Gemini peut désormais créer de la musique à partir de texte et de photos
Google a ajouté à l'application Gemini une fonction de génération de musique basée sur le modèle Lyria 3, le développement le plus avancé de l'entreprise…
Traité par IA depuis DeepMind Blog ; édité par Hamidun News
La frontière entre le texte et le son est devenue plus fine : Google a intégré un outil de génération musicale basé sur le modèle Lyria 3 dans l'application Gemini. Désormais, tout utilisateur peut décrire le son souhaité par des mots ou télécharger une photographie—et obtenir une piste de 30 secondes prête à l'emploi. Pas de notation musicale, pas de connaissances en studio, pas d'équipement spécialisé. Ce n'est pas simplement une nouvelle fonction dans une longue liste de mises à jour—c'est la tentative de Google de redéfinir qui a réellement le droit d'être appelé auteur de musique.
Pour comprendre l'ampleur de cette démarche, il est important de se souvenir du contexte. La génération audio à partir de texte existe depuis plusieurs années : Suno, Udio, MusicGen de Meta—tous offrent des capacités similaires de qualité variable. Mais la plupart de ces services existaient en dehors des produits grand public, exigeaient une inscription dans des applications spécialisées et restaient un loisir de niche pour un public techniquement préparé. Google parie sur quelque chose de différent : Lyria 3 est intégrée directement à Gemini—une application utilisée par des centaines de millions de personnes dans le monde. La barrière à l'entrée disparaît presque complètement.

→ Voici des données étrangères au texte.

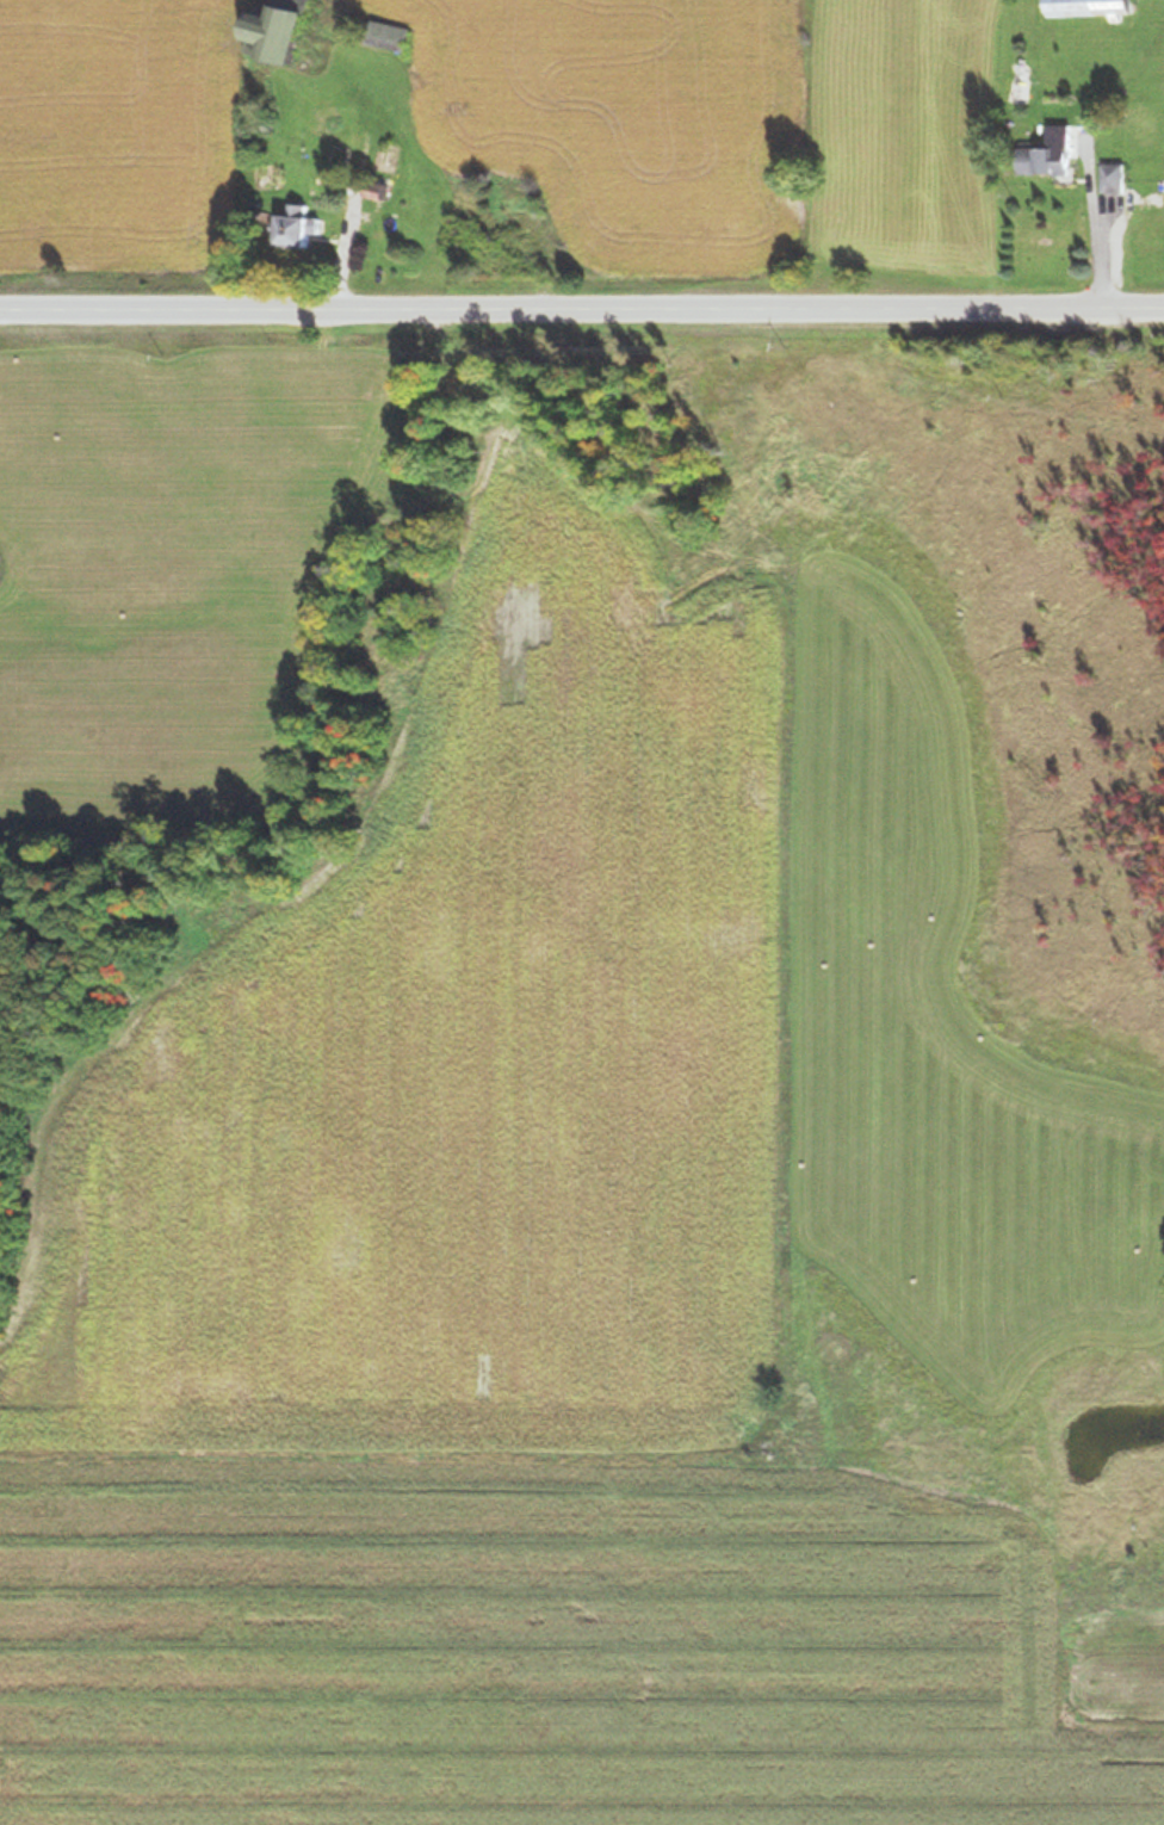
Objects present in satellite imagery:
building: (1086, 7)
building: (273, 33)
building: (386, 36)
building: (323, 116)
building: (1041, 158)
building: (374, 188)
building: (294, 226)
road: (582, 310)

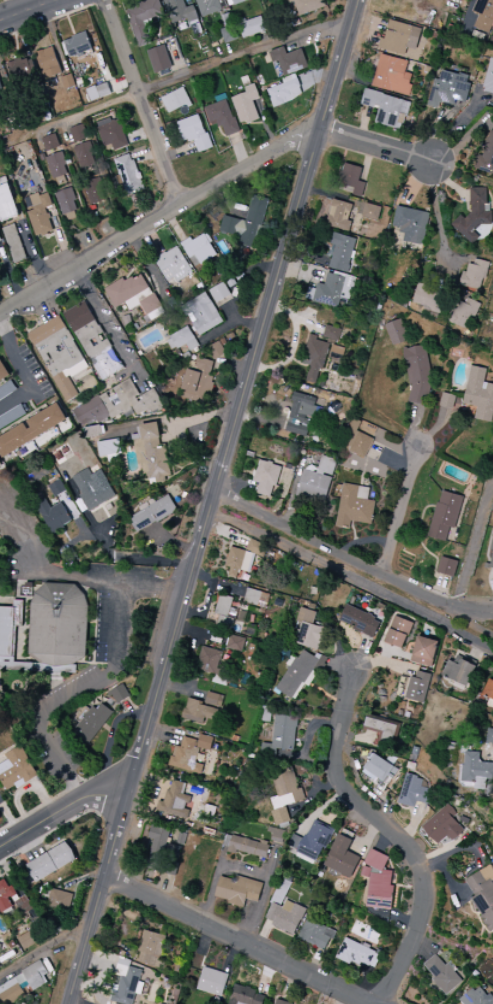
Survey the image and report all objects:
road: (188, 2)
building: (229, 2)
building: (238, 2)
road: (97, 3)
road: (19, 5)
building: (307, 5)
building: (210, 6)
road: (9, 7)
road: (26, 9)
building: (179, 11)
building: (484, 15)
building: (143, 19)
building: (227, 20)
building: (242, 20)
road: (46, 21)
building: (151, 21)
road: (71, 25)
building: (251, 27)
building: (229, 34)
road: (159, 36)
road: (54, 38)
building: (400, 39)
road: (16, 46)
building: (78, 46)
road: (176, 57)
building: (159, 59)
road: (197, 59)
building: (288, 60)
building: (48, 64)
road: (169, 71)
road: (192, 72)
building: (24, 73)
road: (316, 74)
building: (392, 75)
building: (289, 78)
building: (489, 79)
road: (323, 80)
building: (68, 81)
building: (80, 81)
building: (245, 81)
road: (4, 83)
building: (1, 86)
building: (104, 88)
building: (448, 89)
building: (93, 93)
building: (281, 93)
building: (1, 99)
building: (175, 100)
road: (141, 102)
building: (246, 105)
building: (386, 109)
road: (155, 110)
building: (198, 111)
building: (222, 117)
road: (266, 125)
road: (221, 132)
building: (78, 133)
building: (194, 133)
building: (112, 134)
road: (140, 134)
road: (226, 136)
road: (230, 136)
road: (309, 136)
building: (51, 142)
road: (240, 151)
road: (178, 152)
road: (147, 154)
building: (487, 154)
building: (84, 155)
building: (42, 157)
building: (58, 164)
road: (96, 164)
building: (127, 175)
building: (351, 179)
road: (208, 187)
building: (94, 190)
building: (66, 200)
road: (79, 200)
road: (227, 202)
building: (8, 203)
building: (256, 210)
building: (370, 212)
road: (438, 213)
building: (473, 214)
building: (339, 215)
building: (41, 216)
building: (411, 225)
road: (175, 226)
building: (239, 229)
road: (111, 231)
building: (1, 237)
building: (208, 237)
building: (14, 243)
road: (87, 243)
road: (65, 248)
building: (202, 248)
building: (189, 251)
road: (33, 252)
building: (340, 252)
road: (117, 262)
building: (172, 264)
road: (256, 266)
road: (134, 267)
road: (151, 269)
road: (9, 272)
building: (474, 274)
building: (231, 282)
building: (328, 290)
building: (219, 292)
building: (134, 295)
building: (428, 299)
road: (42, 304)
road: (41, 307)
building: (201, 313)
building: (464, 313)
road: (235, 315)
road: (105, 324)
road: (229, 325)
building: (193, 329)
building: (47, 330)
building: (396, 332)
building: (331, 333)
building: (184, 339)
building: (94, 340)
building: (222, 341)
building: (170, 343)
building: (195, 349)
building: (215, 350)
building: (337, 350)
building: (61, 351)
building: (178, 352)
road: (244, 353)
building: (186, 355)
building: (314, 358)
road: (236, 366)
building: (77, 369)
building: (4, 371)
road: (23, 372)
building: (417, 374)
road: (81, 376)
building: (196, 380)
building: (66, 386)
building: (7, 389)
road: (101, 391)
building: (479, 394)
building: (447, 398)
building: (130, 400)
road: (75, 402)
building: (92, 411)
road: (159, 412)
building: (300, 414)
building: (12, 416)
road: (192, 421)
road: (141, 422)
building: (32, 430)
building: (95, 431)
building: (137, 432)
building: (133, 437)
building: (358, 437)
building: (108, 447)
building: (151, 453)
building: (63, 454)
building: (1, 462)
building: (266, 478)
building: (316, 480)
building: (58, 488)
building: (94, 489)
road: (210, 501)
road: (141, 502)
building: (146, 504)
building: (354, 506)
building: (52, 511)
road: (401, 512)
building: (152, 513)
road: (74, 515)
building: (444, 515)
road: (107, 524)
road: (140, 532)
road: (22, 533)
road: (78, 537)
road: (103, 540)
road: (173, 541)
road: (474, 544)
road: (128, 549)
road: (351, 556)
building: (242, 558)
building: (491, 559)
road: (59, 562)
building: (446, 567)
road: (351, 578)
road: (108, 582)
road: (16, 588)
building: (255, 598)
building: (222, 611)
building: (359, 621)
building: (59, 625)
road: (471, 625)
building: (308, 630)
building: (398, 632)
building: (11, 637)
building: (235, 643)
building: (424, 651)
building: (208, 660)
building: (55, 669)
building: (459, 671)
building: (295, 674)
building: (418, 686)
road: (56, 689)
building: (488, 690)
building: (120, 694)
road: (74, 698)
road: (113, 705)
road: (128, 708)
building: (202, 708)
road: (117, 712)
building: (92, 722)
road: (108, 729)
building: (383, 730)
building: (281, 736)
building: (489, 736)
road: (111, 737)
building: (189, 753)
building: (16, 769)
building: (379, 769)
building: (476, 770)
building: (413, 792)
building: (284, 794)
building: (174, 801)
road: (60, 809)
building: (444, 826)
road: (393, 836)
building: (313, 841)
building: (157, 844)
building: (248, 847)
building: (342, 857)
building: (51, 862)
road: (247, 869)
building: (378, 881)
building: (238, 890)
building: (483, 894)
building: (6, 896)
building: (59, 900)
building: (285, 916)
building: (316, 934)
road: (238, 939)
building: (26, 940)
building: (151, 948)
road: (41, 951)
building: (358, 954)
building: (442, 974)
building: (212, 982)
building: (125, 983)
building: (23, 985)
building: (245, 996)
building: (476, 997)
building: (280, 1002)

Lyria 3 est le modèle musical le plus avancé de Google à ce jour. L'entreprise l'a développé dans le cadre de la direction de recherche de DeepMind, et désormais le résultat de ce travail passe du laboratoire vers le téléphone de l'utilisateur ordinaire. La mécanique est simple : vous décrivez l'ambiance, le genre, les instruments ou l'atmosphère en texte—par exemple, « lo-fi relaxant avec piano et pluie derrière la fenêtre »—et le modèle génère une piste.

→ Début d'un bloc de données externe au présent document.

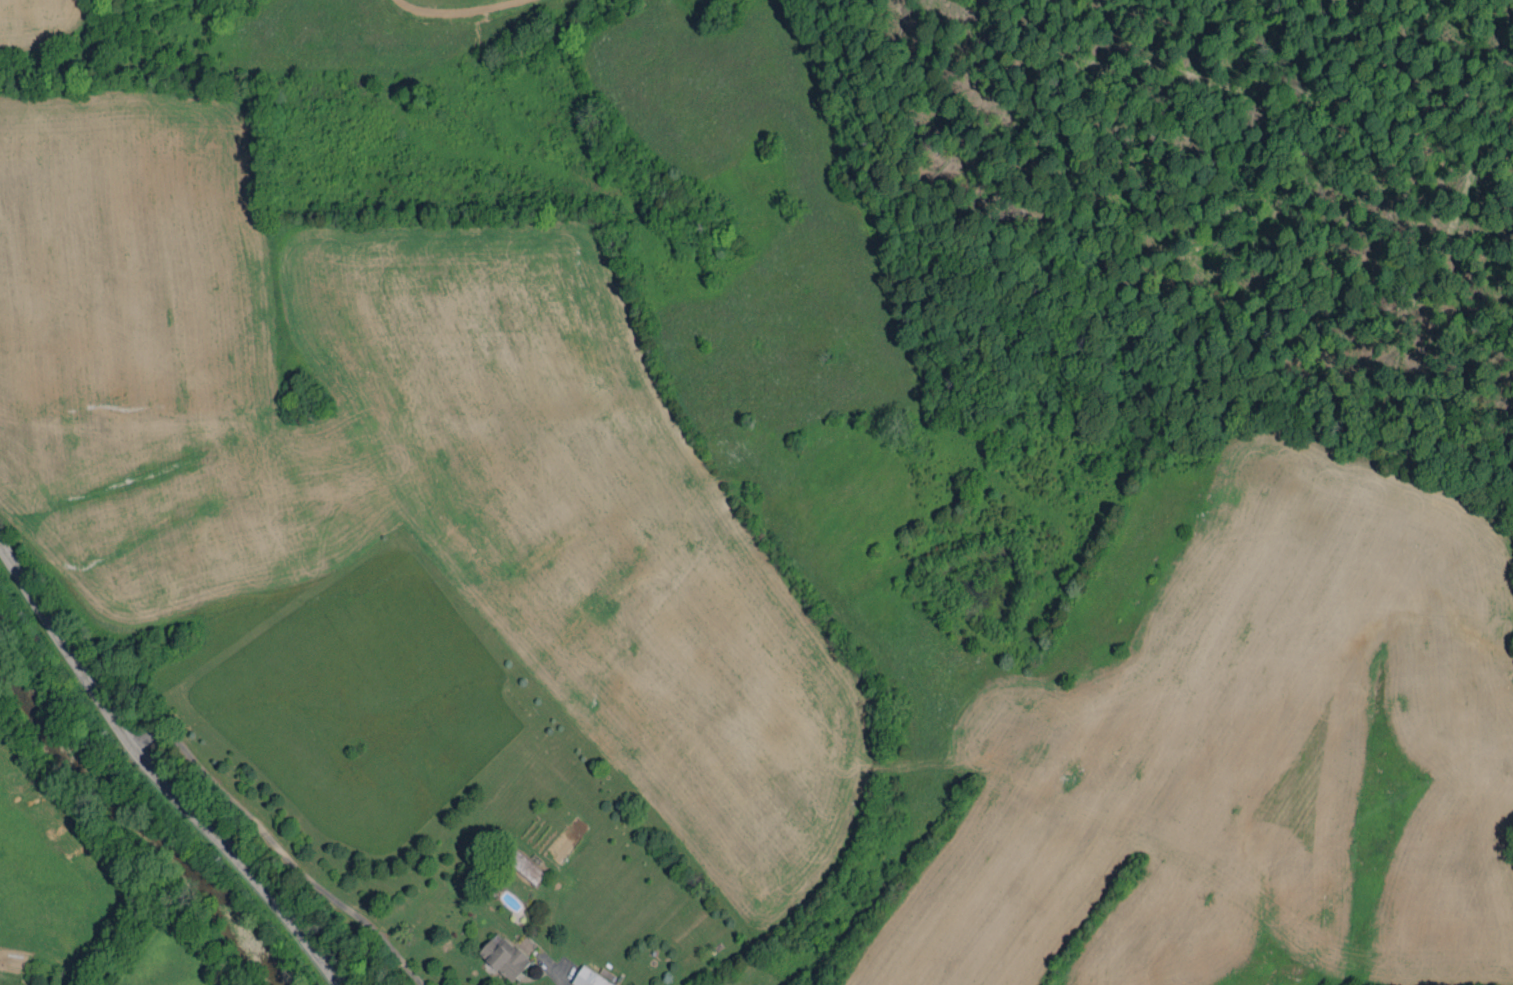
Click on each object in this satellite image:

Le chemin alternatif est encore plus intéressant : vous pouvez télécharger une image, et Lyria 3 interprète elle-même son contenu visuel en une image musicale. Un coucher de soleil sur la mer devient une mélodie, l'agitation urbaine en devient une complètement différente. C'est cette approche multimodale qui distingue l'offre de Google de celle de la plupart de ses concurrents.
Pour l'industrie, c'est un signal avec plusieurs niveaux de sens. Le premier est évident : les plus grandes entreprises technologiques concurrencent sérieusement pour l'audience créative. OpenAI a déjà intégré la génération d'images à ChatGPT, Meta développe ses propres outils multimodaux, Apple construit silencieusement des fonctionnalités IA dans son écosystème.
Google, avec Lyria 3 dans Gemini, fait de la musique le prochain champ de bataille. Le deuxième niveau est plus complexe : l'apparition de tels outils dans un produit grand public soulève inévitablement des questions sur les droits d'auteur et la monétisation. Sur quelles données Lyria 3 a-t-elle été entraînée ?
Que se passe-t-il avec la piste que vous avez générée—pouvez-vous la publier, la vendre, l'utiliser dans des projets commerciaux ? Pour l'instant, Google n'a pas fourni de réponses officielles exhaustives, et cela reste une zone d'incertitude que l'industrie observera attentivement.
Pour l'utilisateur ordinaire, les conséquences sont bien plus directes. Un podcasteur obtient la possibilité de créer un générique unique en une minute. Un créateur de contenu vidéo obtient une musique de fond sans avoir besoin de rechercher des pistes sous licence Creative Commons. Une personne qui a longtemps eu une mélodie en tête peut enfin la concrétiser sans connaître une seule note. C'est ce public—pas les musiciens professionnels, mais des millions de personnes ayant des besoins créatifs et aucun moyen technique—qui est le véritable objectif de Google. Trente secondes, c'est bien sûr peu, mais c'est un format tout à fait suffisant pour les jingles, les génériques, les inserts atmosphériques et les expériences.
Il faut envisager l'avenir ici sans euphorie excessive, mais aussi sans scepticisme. La génération musicale est encore loin de menacer les compositeurs professionnels—tout comme les IA textuelles n'ont pas supplanté les journalistes. Mais elle change l'économie de la créativité : elle réduit le coût de production de contenu, élargit le cercle des personnes capables de créer du contenu et crée de nouveaux rôles professionnels—ceux qui savent bien formuler des demandes et éditer le résultat. Lyria 3 dans Gemini n'est pas la fin de la profession musicale, mais le début d'une conversation sur ce que cela signifie d'être un auteur à une époque où l'outil lui-même sait jouer.